— Listed records —

◆ ◆ ◆

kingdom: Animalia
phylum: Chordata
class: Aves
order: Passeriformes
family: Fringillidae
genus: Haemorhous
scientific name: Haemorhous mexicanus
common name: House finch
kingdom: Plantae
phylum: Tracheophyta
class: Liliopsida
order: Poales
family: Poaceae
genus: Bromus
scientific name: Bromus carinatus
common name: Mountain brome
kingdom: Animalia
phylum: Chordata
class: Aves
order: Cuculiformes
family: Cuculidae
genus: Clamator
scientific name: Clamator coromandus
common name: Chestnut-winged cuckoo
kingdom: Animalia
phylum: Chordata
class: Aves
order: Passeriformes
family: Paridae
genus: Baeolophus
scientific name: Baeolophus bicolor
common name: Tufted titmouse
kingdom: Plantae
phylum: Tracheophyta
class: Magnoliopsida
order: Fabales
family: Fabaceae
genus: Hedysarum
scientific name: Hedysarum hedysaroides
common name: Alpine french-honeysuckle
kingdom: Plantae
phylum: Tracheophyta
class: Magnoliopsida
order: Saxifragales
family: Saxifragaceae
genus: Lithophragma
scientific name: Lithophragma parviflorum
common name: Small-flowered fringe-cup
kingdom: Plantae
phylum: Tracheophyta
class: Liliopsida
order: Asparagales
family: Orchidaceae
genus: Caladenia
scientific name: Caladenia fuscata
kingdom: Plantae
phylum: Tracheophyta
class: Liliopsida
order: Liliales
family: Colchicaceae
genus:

◆ ◆ ◆

— Your task —
Convert every line of the data above into a Markdown table with two columns, Row and Entry. Number the rows in order and leave out any blank lines.

— Answer to the exercise —
| Row | Entry |
|---|---|
| 1 | kingdom: Animalia |
| 2 | phylum: Chordata |
| 3 | class: Aves |
| 4 | order: Passeriformes |
| 5 | family: Fringillidae |
| 6 | genus: Haemorhous |
| 7 | scientific name: Haemorhous mexicanus |
| 8 | common name: House finch |
| 9 | kingdom: Plantae |
| 10 | phylum: Tracheophyta |
| 11 | class: Liliopsida |
| 12 | order: Poales |
| 13 | family: Poaceae |
| 14 | genus: Bromus |
| 15 | scientific name: Bromus carinatus |
| 16 | common name: Mountain brome |
| 17 | kingdom: Animalia |
| 18 | phylum: Chordata |
| 19 | class: Aves |
| 20 | order: Cuculiformes |
| 21 | family: Cuculidae |
| 22 | genus: Clamator |
| 23 | scientific name: Clamator coromandus |
| 24 | common name: Chestnut-winged cuckoo |
| 25 | kingdom: Animalia |
| 26 | phylum: Chordata |
| 27 | class: Aves |
| 28 | order: Passeriformes |
| 29 | family: Paridae |
| 30 | genus: Baeolophus |
| 31 | scientific name: Baeolophus bicolor |
| 32 | common name: Tufted titmouse |
| 33 | kingdom: Plantae |
| 34 | phylum: Tracheophyta |
| 35 | class: Magnoliopsida |
| 36 | order: Fabales |
| 37 | family: Fabaceae |
| 38 | genus: Hedysarum |
| 39 | scientific name: Hedysarum hedysaroides |
| 40 | common name: Alpine french-honeysuckle |
| 41 | kingdom: Plantae |
| 42 | phylum: Tracheophyta |
| 43 | class: Magnoliopsida |
| 44 | order: Saxifragales |
| 45 | family: Saxifragaceae |
| 46 | genus: Lithophragma |
| 47 | scientific name: Lithophragma parviflorum |
| 48 | common name: Small-flowered fringe-cup |
| 49 | kingdom: Plantae |
| 50 | phylum: Tracheophyta |
| 51 | class: Liliopsida |
| 52 | order: Asparagales |
| 53 | family: Orchidaceae |
| 54 | genus: Caladenia |
| 55 | scientific name: Caladenia fuscata |
| 56 | kingdom: Plantae |
| 57 | phylum: Tracheophyta |
| 58 | class: Liliopsida |
| 59 | order: Liliales |
| 60 | family: Colchicaceae |
| 61 | genus: |